INPUT MATERIAL START
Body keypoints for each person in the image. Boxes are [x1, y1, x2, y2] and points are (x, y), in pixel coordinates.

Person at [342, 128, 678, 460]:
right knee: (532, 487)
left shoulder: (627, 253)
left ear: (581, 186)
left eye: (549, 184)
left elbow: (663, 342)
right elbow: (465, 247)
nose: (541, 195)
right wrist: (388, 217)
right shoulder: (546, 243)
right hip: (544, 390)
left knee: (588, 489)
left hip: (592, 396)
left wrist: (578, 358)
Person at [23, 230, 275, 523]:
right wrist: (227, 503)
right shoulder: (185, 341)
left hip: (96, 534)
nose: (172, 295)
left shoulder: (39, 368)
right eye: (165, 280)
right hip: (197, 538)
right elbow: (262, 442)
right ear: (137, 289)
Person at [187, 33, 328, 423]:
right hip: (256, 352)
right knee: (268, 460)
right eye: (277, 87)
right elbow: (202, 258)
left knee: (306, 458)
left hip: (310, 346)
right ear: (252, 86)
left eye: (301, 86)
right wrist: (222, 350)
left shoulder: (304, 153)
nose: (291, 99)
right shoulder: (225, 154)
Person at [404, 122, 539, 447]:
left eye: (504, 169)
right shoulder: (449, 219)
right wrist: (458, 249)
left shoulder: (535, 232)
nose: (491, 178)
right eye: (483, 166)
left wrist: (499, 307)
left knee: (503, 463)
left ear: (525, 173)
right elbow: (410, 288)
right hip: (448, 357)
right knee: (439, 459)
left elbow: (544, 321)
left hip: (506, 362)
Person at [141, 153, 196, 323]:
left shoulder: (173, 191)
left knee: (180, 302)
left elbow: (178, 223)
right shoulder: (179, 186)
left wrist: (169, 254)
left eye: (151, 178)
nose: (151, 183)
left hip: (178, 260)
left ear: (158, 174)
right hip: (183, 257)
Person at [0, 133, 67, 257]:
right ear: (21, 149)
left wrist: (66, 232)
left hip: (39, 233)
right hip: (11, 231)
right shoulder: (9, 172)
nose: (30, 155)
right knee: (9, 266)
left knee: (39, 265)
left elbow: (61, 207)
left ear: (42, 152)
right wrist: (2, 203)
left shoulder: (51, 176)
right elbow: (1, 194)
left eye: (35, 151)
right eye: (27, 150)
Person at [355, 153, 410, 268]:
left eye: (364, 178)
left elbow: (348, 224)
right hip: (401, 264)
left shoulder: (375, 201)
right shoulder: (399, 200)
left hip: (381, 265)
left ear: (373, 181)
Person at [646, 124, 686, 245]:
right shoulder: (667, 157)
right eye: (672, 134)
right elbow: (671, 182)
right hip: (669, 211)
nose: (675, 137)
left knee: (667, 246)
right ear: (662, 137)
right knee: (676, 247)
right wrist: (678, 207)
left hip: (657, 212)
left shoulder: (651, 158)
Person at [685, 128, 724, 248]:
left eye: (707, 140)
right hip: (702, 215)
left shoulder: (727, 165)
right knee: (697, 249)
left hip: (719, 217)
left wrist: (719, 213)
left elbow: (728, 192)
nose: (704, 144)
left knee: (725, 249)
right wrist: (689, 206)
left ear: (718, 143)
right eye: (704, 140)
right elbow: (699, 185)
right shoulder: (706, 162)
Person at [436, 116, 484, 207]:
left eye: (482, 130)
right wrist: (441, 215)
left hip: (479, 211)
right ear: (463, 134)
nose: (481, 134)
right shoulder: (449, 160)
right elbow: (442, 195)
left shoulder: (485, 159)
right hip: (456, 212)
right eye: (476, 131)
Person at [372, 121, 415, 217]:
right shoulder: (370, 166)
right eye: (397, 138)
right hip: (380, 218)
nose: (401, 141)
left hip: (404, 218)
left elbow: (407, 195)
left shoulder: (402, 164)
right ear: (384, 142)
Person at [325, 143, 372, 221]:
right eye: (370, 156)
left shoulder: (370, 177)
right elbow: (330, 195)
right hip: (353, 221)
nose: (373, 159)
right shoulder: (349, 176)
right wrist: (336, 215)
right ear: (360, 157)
INPUT MATERIAL END
INPUT MATERIAL START
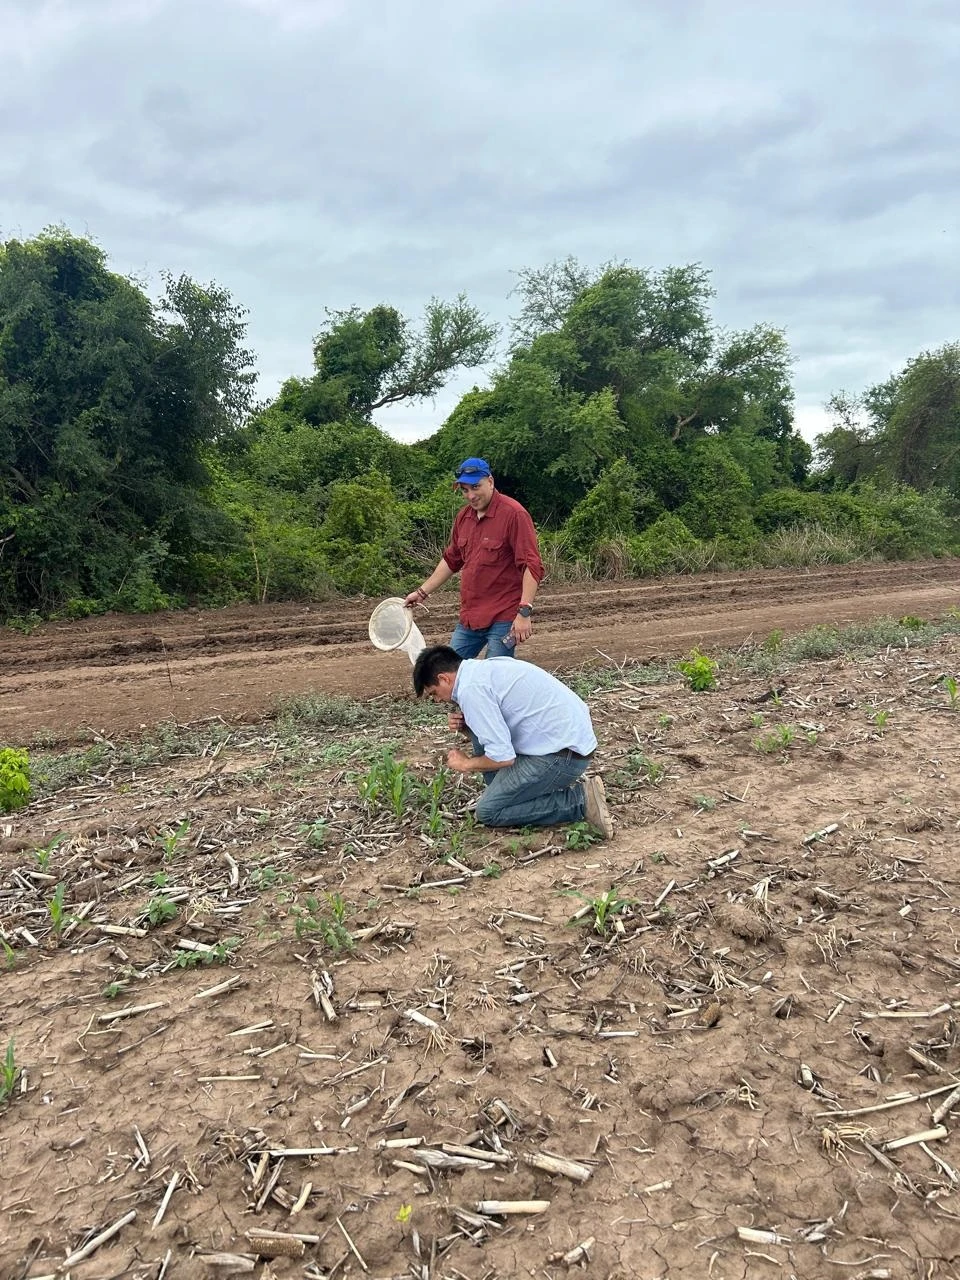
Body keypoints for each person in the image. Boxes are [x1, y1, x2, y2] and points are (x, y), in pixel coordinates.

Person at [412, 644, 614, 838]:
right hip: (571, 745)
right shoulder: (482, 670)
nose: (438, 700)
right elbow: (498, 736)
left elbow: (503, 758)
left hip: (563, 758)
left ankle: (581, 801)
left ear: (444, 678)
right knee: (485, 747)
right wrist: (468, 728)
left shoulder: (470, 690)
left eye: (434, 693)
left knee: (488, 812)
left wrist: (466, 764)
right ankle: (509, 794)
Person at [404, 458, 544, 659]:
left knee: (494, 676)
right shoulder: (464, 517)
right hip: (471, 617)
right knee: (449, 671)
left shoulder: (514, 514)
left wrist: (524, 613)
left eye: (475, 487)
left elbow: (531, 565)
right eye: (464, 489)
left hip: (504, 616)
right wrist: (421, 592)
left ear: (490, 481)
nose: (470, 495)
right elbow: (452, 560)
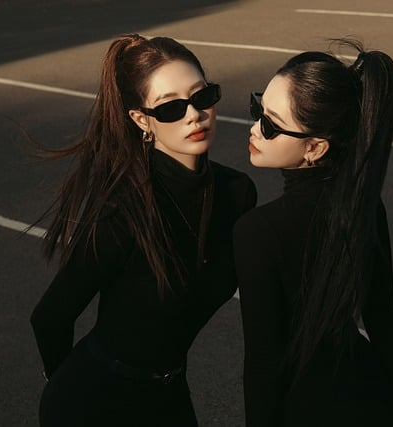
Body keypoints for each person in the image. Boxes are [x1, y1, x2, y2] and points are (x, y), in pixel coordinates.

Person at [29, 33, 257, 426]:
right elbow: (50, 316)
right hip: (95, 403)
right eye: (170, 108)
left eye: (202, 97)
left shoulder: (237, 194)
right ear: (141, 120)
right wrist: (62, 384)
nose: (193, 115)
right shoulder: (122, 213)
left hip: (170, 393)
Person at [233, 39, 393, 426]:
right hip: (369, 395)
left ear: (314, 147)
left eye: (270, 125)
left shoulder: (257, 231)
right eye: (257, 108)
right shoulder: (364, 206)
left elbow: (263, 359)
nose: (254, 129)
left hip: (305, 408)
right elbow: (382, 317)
INPUT MATERIAL END
INPUT MATERIAL START
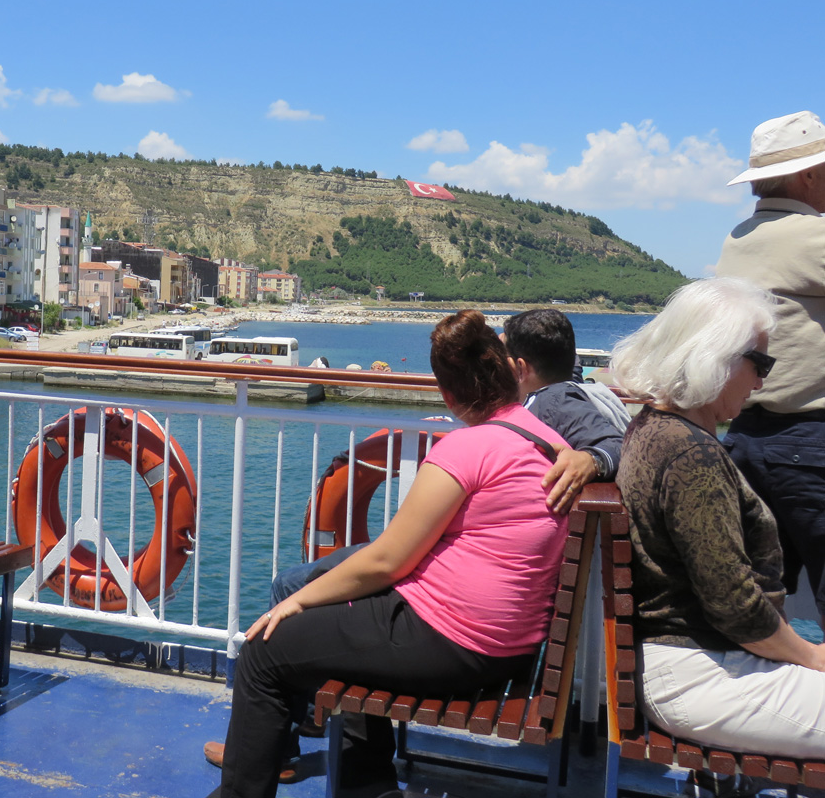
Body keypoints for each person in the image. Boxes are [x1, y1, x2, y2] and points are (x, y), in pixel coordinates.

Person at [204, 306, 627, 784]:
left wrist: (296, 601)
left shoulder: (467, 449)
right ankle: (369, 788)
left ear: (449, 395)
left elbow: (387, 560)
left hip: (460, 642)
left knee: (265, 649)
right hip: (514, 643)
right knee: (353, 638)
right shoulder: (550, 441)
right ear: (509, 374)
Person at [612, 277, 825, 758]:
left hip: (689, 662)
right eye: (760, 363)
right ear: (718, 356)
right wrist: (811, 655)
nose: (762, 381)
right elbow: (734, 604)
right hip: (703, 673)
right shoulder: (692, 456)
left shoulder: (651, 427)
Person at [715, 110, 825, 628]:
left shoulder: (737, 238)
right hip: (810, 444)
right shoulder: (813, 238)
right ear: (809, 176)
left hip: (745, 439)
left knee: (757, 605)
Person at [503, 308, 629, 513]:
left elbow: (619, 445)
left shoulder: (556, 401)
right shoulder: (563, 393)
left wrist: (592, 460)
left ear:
INPUT MATERIAL END
■ **TASK OBJECTIVE**: Within these entries, output exactly the lines starting at the one with "left wrist: (524, 613)" and finishing at the one with "right elbow: (50, 316)". Leave pictures out of the output.

■ **YOUR SOLUTION**:
left wrist: (524, 613)
left eye: (475, 487)
left elbow: (531, 565)
right eye: (464, 489)
left hip: (504, 616)
right wrist: (421, 592)
left ear: (490, 481)
nose: (470, 495)
right elbow: (452, 560)
Body keypoints for each person in the image. Boxes are [x1, y1, x2, y2] and points are (x, y), in pixel coordinates.

Person at [29, 33, 257, 426]:
right elbow: (50, 316)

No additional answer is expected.